More add-on lock-down
Earlier this month, Google made note of new ways it would lock down Chrome extensions — for years, the search giant has pointed to extensions as potential security nightmares — that included requiring developers to adopt two-factor authentication on their accounts (so criminals would have a tougher time hijacking those accounts, then feeding malicious add-ons to the Chrome Web Store) and giving users a way to limit the permissions an extension had been granted.
“Beginning in Chrome 70, users will have the choice to restrict extension host access to a custom list of sites, or to configure extensions to require a click to gain access to the current page,” wrote James Wagner, product manager for Chrome extensions, in an October 1 post to a company blog. “While host permissions have enabled thousands of powerful and creative extension use cases, they have also led to a broad range of misuse because they allow extensions to automatically read and change data on websites.”
A right-click on an add-on’s icon will bring up new options to, for instance, restrict the already-agreed permissions to just that page.
Computerworld tested the add-on management enhancement on both Windows and macOS, but neither version of Chrome 70 showed evidence of the new options. That wasn’t surprising: Google often enables a Chrome feature only after a week or more has passed, perhaps to make sure the updated browser is in most users’ hands.
Patches and certs
Google also patched 23 security vulnerabilities in version 70, including six marked “High,” the second-most serious ranking in its four-step system. The company cut checks worth $22,000 to researchers for reporting 15 of the bugs.

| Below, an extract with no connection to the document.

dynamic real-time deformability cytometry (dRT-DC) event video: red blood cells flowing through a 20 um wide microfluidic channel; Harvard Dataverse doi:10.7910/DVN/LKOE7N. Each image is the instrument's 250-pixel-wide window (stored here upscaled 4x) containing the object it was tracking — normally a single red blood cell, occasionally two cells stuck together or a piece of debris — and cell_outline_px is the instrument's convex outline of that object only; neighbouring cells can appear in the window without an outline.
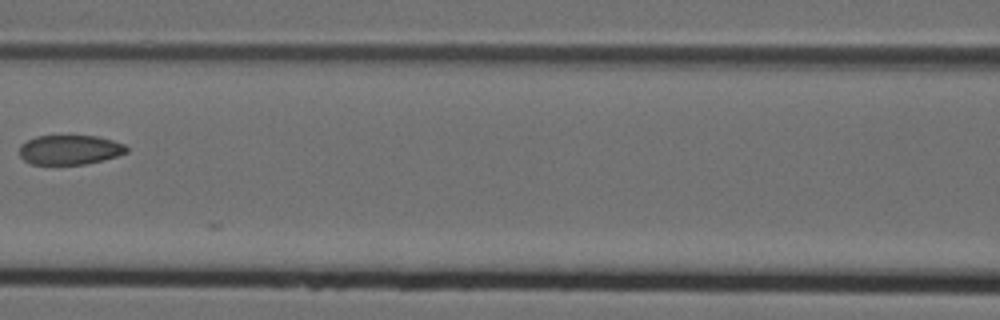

In another security-related move, Chrome 70 made the last move in a series that Google (and other browser makers) instituted against Symantec-granted SSL (Secure Socket Layer) certificates. Any certificate issued by Symantec should trigger a “Not secure” warning in the browser’s address bar, essentially telling the user not to trust that the website is legit.

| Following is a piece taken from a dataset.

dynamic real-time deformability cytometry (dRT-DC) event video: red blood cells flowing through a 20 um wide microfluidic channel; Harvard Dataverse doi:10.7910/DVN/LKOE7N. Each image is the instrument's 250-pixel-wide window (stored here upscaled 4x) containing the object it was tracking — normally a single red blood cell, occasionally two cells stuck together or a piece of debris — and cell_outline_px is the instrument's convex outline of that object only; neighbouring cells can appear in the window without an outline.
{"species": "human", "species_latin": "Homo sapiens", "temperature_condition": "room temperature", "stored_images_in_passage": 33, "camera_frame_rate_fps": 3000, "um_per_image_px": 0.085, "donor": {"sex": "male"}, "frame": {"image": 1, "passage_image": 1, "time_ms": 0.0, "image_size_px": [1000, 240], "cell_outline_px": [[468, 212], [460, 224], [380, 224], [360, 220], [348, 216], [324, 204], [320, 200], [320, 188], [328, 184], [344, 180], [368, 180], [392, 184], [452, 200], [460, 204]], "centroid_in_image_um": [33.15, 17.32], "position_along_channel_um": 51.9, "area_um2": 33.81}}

This was to be the final step in a process outlined more than a year ago, after Google and Mozilla — the maker of Firefox — charged Symantec and its partners with improperly issuing certificates, violating rules set by the CA/Browser Forum, a standards groups whose members include browser makers and certificate authorities. Google and others declared that Symantec’s problems were endemic, and that the accumulated incidents were proof that it was untrustworthy in a critical way: that a website was what it claimed to be, not a fake set on stealing users’ money or credentials or data.
(Mozilla last week announced it was delaying a similar move on the part of Firefox, saying that “well over 1% of the top 1-million websites are still using a Symantec certificate that will be distrusted.” That, Mozilla decided, was too many for it to proceed.)
Computerworld used a list of sites that, as of late September, were still using a Symantec-issued certificate, and after spot-checking, found very few that had not switched in time for Chrome 70. Some took it to the wire, though, getting a new certificate just days ago.
(One example of a site that missed the memo: digg.com.)
Chrome’s next upgrade, version 71, is set to release December 4.